The atmospheric setup

Ahead of Monday’s storm system, ample moisture from the remnants of tropical storms Lorena and Mario, which dissipated last weekend, fueled the atmosphere.

The atmospheric setup Monday was similar to two previous severe weather events over Arizona. In late September 2014, an intense line of thunderstorms moved through the Valley and central Arizona bringing high wind gusts near 70 mph that damaged some of the terminals at Phoenix Sky Harbor International Airport.

In early October 2010, Phoenix saw its largest hailstone ever, at 3 inches in diameter – nearly the size of a baseball. This was a rare event for Phoenix, as hail this big primarily occurs over the Great Plains. This was also the same storm system where multiple tornadoes touched down in the high country, including one that damaged homes in Bellemont.

What you need to know

Big hail and tornadoes are extremely rare in Arizona, but they aren’t out of the question for today. Have an action plan in case severe weather strikes.

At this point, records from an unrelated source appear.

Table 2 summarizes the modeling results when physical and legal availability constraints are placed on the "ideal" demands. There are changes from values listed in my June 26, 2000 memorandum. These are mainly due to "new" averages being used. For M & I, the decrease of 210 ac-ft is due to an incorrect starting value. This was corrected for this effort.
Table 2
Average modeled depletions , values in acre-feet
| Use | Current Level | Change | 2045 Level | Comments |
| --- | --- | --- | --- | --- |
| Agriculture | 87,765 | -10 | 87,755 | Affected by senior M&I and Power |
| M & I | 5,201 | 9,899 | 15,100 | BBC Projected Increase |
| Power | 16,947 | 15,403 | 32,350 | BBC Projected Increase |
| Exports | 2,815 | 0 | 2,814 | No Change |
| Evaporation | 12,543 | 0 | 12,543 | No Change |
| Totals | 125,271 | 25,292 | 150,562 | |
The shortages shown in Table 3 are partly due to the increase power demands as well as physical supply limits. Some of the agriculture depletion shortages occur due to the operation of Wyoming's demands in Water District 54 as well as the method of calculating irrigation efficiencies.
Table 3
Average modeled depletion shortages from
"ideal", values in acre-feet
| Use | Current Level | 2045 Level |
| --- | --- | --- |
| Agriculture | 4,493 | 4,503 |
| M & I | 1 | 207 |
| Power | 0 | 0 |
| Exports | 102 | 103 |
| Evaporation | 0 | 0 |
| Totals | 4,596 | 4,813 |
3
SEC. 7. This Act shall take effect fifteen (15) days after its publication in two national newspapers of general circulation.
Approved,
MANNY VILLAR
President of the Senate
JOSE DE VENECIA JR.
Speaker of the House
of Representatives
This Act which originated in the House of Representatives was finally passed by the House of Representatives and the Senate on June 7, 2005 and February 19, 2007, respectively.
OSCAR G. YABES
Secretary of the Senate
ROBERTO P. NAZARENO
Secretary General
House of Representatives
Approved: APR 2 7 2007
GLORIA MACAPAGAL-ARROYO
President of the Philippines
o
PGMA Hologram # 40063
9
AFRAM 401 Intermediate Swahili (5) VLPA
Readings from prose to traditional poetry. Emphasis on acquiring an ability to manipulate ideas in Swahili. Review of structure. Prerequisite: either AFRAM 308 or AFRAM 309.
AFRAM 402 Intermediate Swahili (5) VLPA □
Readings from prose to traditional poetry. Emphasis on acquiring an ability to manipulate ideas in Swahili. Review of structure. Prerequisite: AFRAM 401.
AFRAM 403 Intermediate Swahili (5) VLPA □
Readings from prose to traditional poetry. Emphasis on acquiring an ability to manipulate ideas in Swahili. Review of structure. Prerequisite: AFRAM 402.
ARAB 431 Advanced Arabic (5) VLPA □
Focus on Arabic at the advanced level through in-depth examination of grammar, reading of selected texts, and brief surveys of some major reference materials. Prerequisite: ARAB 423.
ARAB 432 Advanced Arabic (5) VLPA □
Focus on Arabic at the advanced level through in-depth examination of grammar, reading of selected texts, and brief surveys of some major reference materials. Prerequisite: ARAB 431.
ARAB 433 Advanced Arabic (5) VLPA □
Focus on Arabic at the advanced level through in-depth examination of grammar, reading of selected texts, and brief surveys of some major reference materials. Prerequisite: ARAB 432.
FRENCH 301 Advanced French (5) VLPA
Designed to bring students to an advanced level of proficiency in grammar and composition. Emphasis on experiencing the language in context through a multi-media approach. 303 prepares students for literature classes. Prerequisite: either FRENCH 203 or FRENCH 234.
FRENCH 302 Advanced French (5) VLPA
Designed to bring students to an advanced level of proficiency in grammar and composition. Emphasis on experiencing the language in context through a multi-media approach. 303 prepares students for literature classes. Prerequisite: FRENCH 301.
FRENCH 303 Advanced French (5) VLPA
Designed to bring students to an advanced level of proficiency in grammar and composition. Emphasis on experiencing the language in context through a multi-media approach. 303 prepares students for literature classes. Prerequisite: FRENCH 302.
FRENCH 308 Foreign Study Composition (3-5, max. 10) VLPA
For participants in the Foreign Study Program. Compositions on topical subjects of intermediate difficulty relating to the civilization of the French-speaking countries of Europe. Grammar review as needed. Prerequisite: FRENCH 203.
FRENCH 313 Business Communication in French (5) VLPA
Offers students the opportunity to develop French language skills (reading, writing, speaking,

If a thunderstorm is approaching, make sure you have a safe and sturdy structure to shelter in. The National Weather Service also recommends staying away from windows and avoiding corded electrical equipment. If you’re in a vehicle, safely drive to a sturdy structure for shelter.

Keep in contact with loved ones by creating a communication plan. Prepare your home by securing loose objects outside and closing doors and windows.

Have extra batteries and chargers for your cellphone ready, in case the power goes out. More safety tips about how to prepare for severe weather can be found here.

Most importantly, do not drive into flooded roadways. It only takes 12 inches of water to float compact vehicles.